Tüm bu gelişmelerse, ABD Biyoetik Konseyi’ni kaygılandırıyor. Konsey Başkanı Leon Kass, New Scientist’e (sayı 2471) yaptığı açıklamada "Yardımlı doğum tekniklerinin çocukların sağlığı üzerindeki etkileri hálá kesin bilinmiyor. Bu çok şaşırtıcı. Bir ya da iki hücreyi alıp, çocuğu ileriki 10 yıl içinde incelemeden yönteme güvenli derken çok dikkat ederdim" diyor. Bu arada İsveç’in kromozoma bağlı anormallikleri araştırmak için yapılan taramaları yasakladığını da hatırlatalım.
En iyisi tek embriyon
IVF yönteminin güvenliği konusunda hálá sorular bulunsa da tek bir şey kesin; yöntemi daha güvenli hale getirmenin en etkin yolu, çoklu doğumların sayısını azaltmak. Ebeveynler, ikiz veya üçüz sahibi olma fikrine bayılsalar da, hem anne hem de baba için riskler çok daha fazla oluyor.

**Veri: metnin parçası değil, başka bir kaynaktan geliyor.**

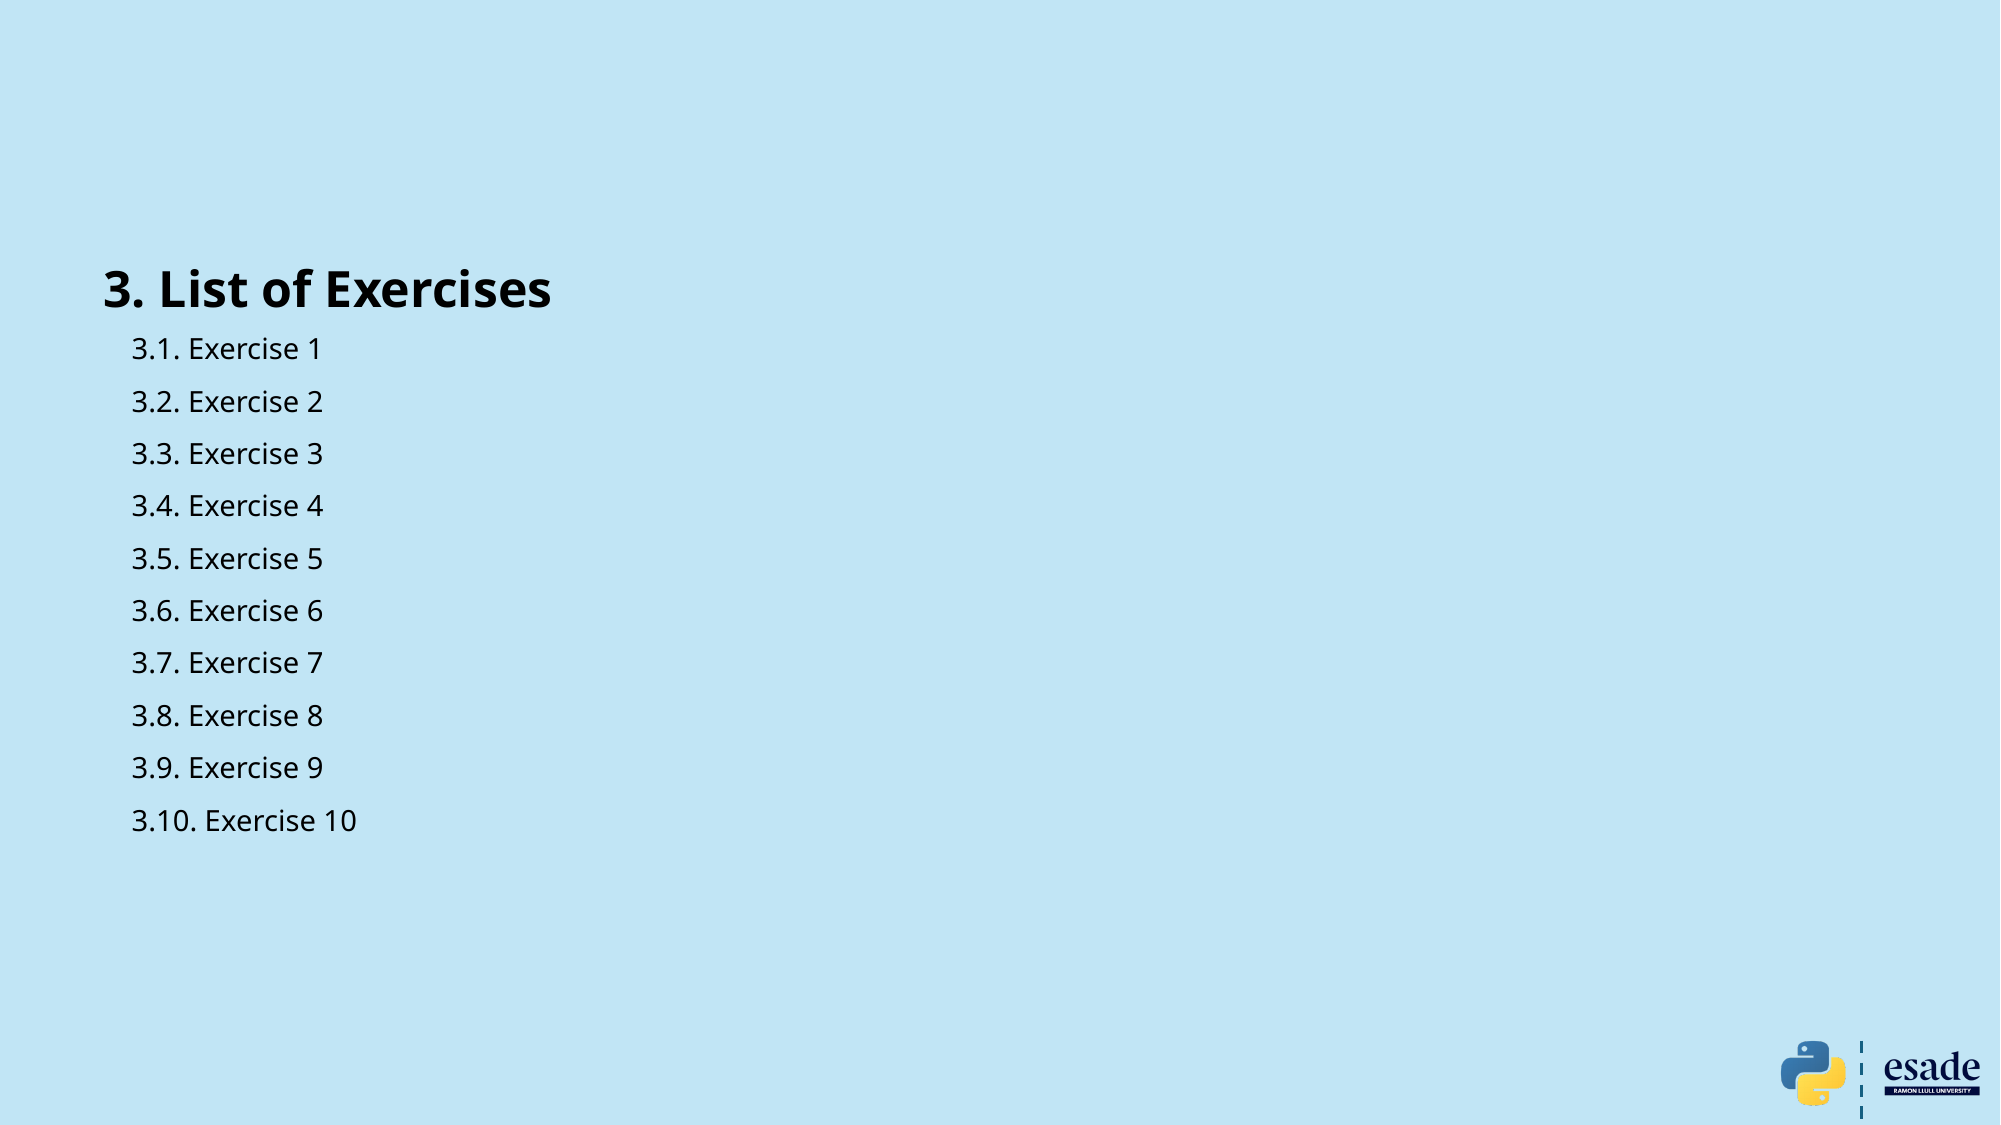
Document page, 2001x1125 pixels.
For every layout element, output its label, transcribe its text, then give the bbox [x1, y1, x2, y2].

title 3. List of Exercises [88, 182, 1814, 400]
picture [1764, 1025, 2000, 1122]
list 3.1. Exercise 1 3.2. Exercise 2 3.3. Exercise 3 3.4. Exercise 4 3.5. Exercise 5 3.6. Exercise 6 3.7. Exercise 7 3.8. Exercise 8 3.9. Exercise 9 3.10. Exercise 10 [116, 326, 1842, 1041]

Bazı araştırmacılar, PGD yönteminin çoklu doğumları azaltmaya yarayacağına inanıyor. San Francisco’daki Reprogenetics LLC’den Maria Oter, kromozoma bağlı hastalıkların PGD ile taranmasının 35 yaş üstü hastalarda rutin olması gerektiğini söylüyor.
Öte yandan PGD ucuz bir yöntem değil ve herkes hamilelik oranını arttırdığına inanmıyor. İsveç ise, çoklu doğumların PGD olmadan da azaldığını savunuyor. Ocak 2003’te sağlık bakanlığı, tek bir embriyon transferinin standart olmasını kararlaştırdı. Malmö’deki özel Cura IVF Kliniği’nden Pia Saldeen, yasağın gelmesinden sonra, klinikteki çoklu doğumların yüzde 22’den yüzde 6’ya düştüğünü vurguluyor. Önemli bir başka sonuçsa, hamile kalma oranının, yüzde 30’larda sabit kalmasıydı. "Hamilelik oranının düşeceği korkusu gerçeği dönüşmedi. Bence tekli transferler her yerde standart olmalı. Bazı hastalar için 2 transfere gerek yok" diyor Saldeen.